I’ve just posted the 1999 TLS review by Andrew Gamble of the ISI reissue of the book. Here’s a snip:
“Unlike many Christian conservatives, Guardini is not tempted by nostalgia for the Middle Ages, recognizing that they can never be restored. He would also not be tempted by Pope John Paul II’s view that the collapse of the secular millenarian doctrines of the modern era has created the opportunity for a fresh restatement of the Great Christian Story. For Guardini the basis for any kind of narrative based on the old assumptions has been destroyed. He urges his fellow Christians to treat the end of the modern world as an opportunity for a new beginning, a radical discontinuity which offers the prospect of restating Christian faith in a manner which takes full account of the Einsteinian universe. Although he foresees the possibility of a great catastrophe, as threatened by war, totalitarianism and the destruction of nature by technology, he is curiously optimistic. He anticipates a new culture which emphasizes mobility and flexibility, and requires human beings who will accept responsibility and discover the virtues of a new asceticism and a new relationship with God.”

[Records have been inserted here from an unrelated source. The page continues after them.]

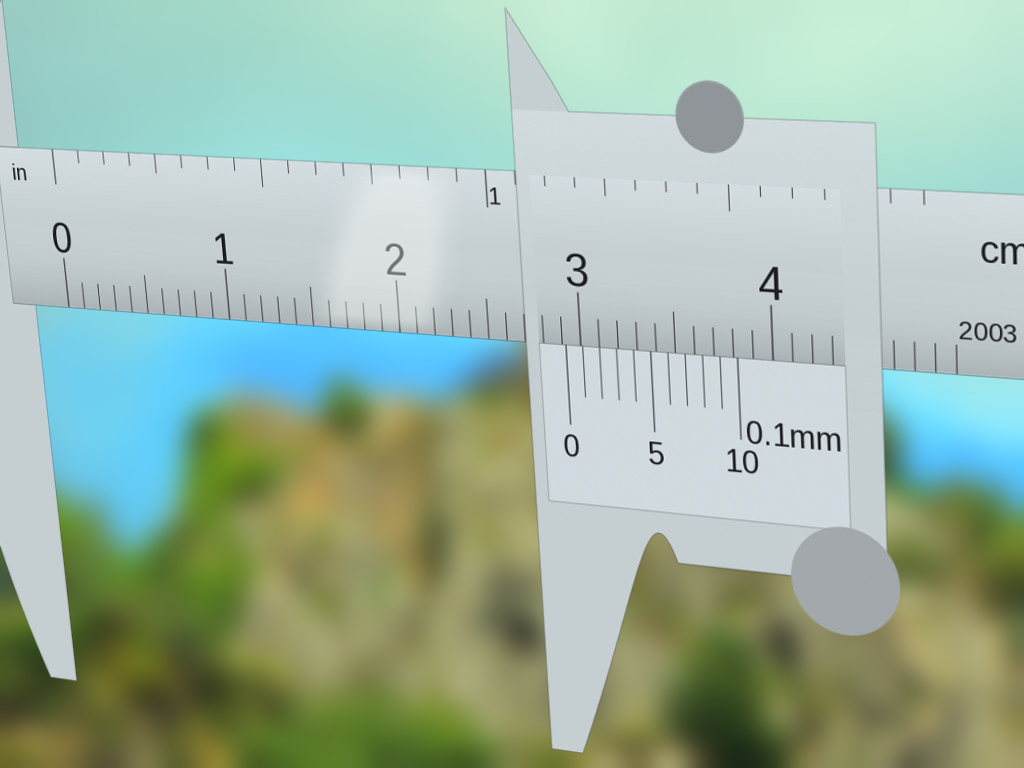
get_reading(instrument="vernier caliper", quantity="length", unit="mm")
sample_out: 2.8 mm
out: 29.2 mm
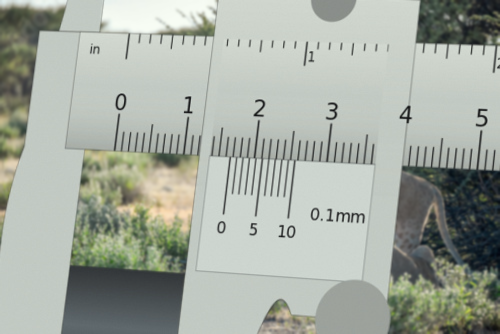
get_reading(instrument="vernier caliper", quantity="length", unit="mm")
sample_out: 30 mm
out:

That last bit, blending mobility and asceticism, had me picturing physicists at the Large Hardon, er, Hadron Collider smashing Virginia Postrel and Rod Dreher together at warp speed, before returning the dazed Crunchy-Con carny Dreher to his Dallas-to-Philly caravan, already in recent progress, the better to preach the virtues of the rooted life from the Templeton of wisdom in a city whose “brotherly love” will make for some strained queen-sized bedfellows for those of Dreh-Rod’s less-than-same-sexual politics.

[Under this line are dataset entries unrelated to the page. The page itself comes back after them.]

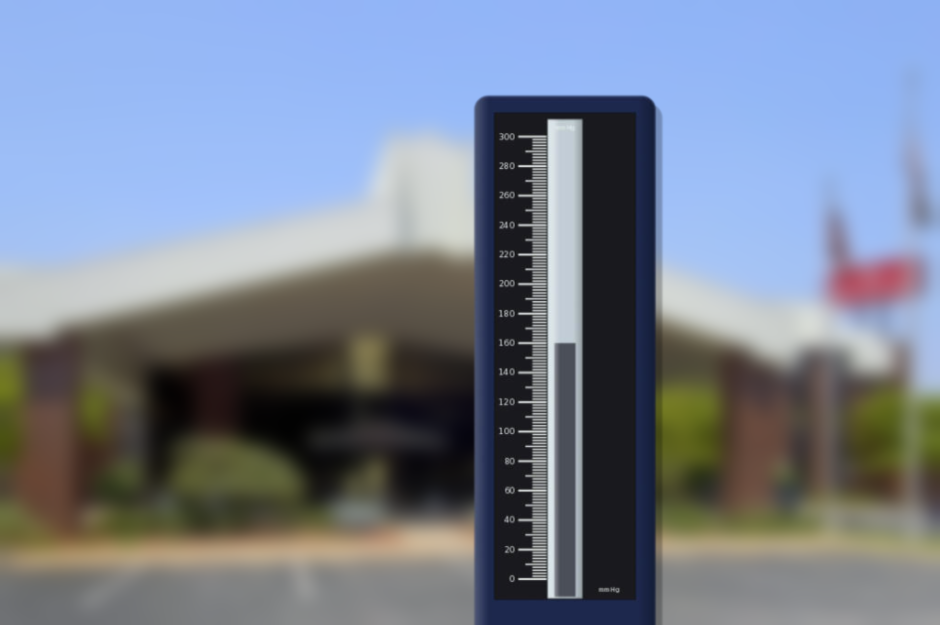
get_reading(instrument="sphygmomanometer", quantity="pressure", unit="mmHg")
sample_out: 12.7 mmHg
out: 160 mmHg
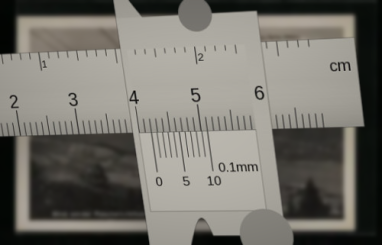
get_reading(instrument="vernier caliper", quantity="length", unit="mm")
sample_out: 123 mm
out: 42.0 mm
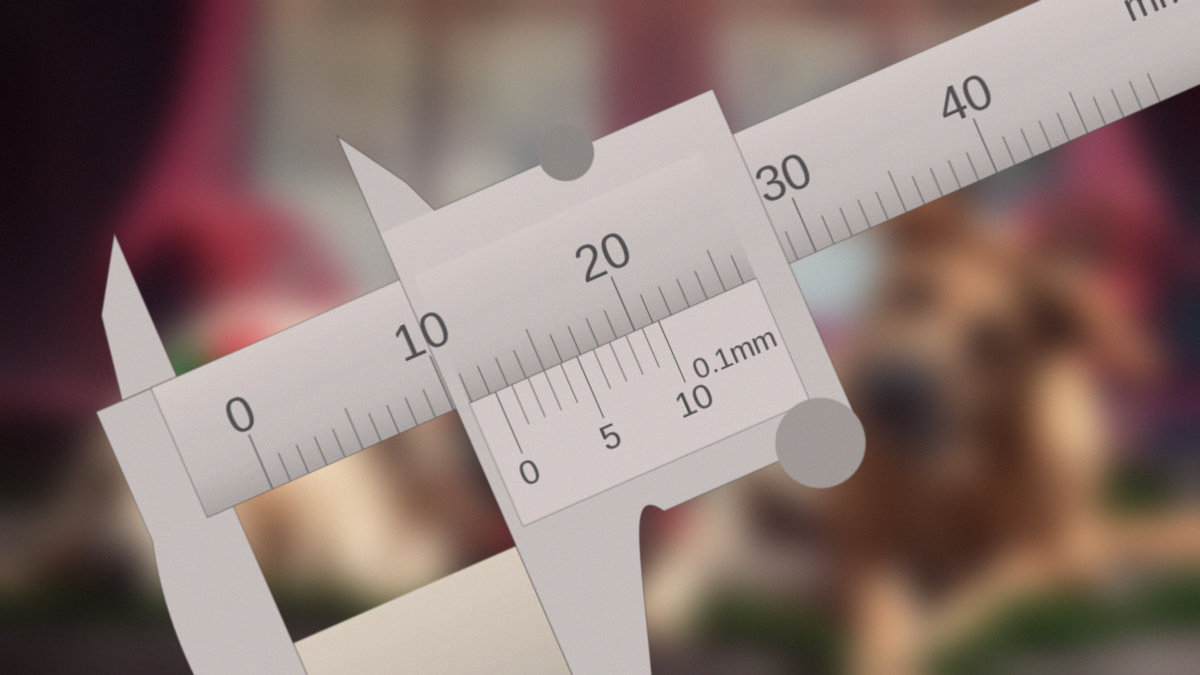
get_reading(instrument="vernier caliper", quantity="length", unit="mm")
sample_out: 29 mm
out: 12.3 mm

Dan’s thousands of readers, and my 2 1/2, may wish to revisit our respective contributions to his cognate post from 2006, Biblioblogging, three of whose authors in Dan’s case partially overlap across the four years since.
I can’t presume to make A List of One Zone, but note two overlaps in encounter with Dan’s list here. I came to Robert Nisbet in 1984 via his 1982 Voltaire-inspired philosophical dictionary Prejudices, and a decade or so later via The Present Age, which echoes the lessons Dan took from Conservatism in dissenting from politicized, media-driven movement conservatism. “Bron” Waugh’s diaries in the Speccie were a weekly staple of my nine months in Buckinghamshire in 1985-1986, feeding into my brief stint writing on UK literary mags for NR.
Susan Crosland, the American-born wife of the late Labour grandee C.A.R. “Tony” Crosland, remembered her good friend the just-departed Waugh in 2001 in the Sunday Telegraph:
SOME ten years ago, while Isaiah Berlin and I sat waiting for a now-forgotten lecture to begin, he talked about the Catholic convert Evelyn Waugh and his son Bron. He thought the greatest comic novelist of the century was monstrous as a man, but said that “Bron is the opposite. When he sits down to write an article, he opens his desk drawer and takes out a devil’s mask which he puts on. Then scribble, scribble, scribble. When he’s finished, he takes off the mask and puts it back in the drawer.”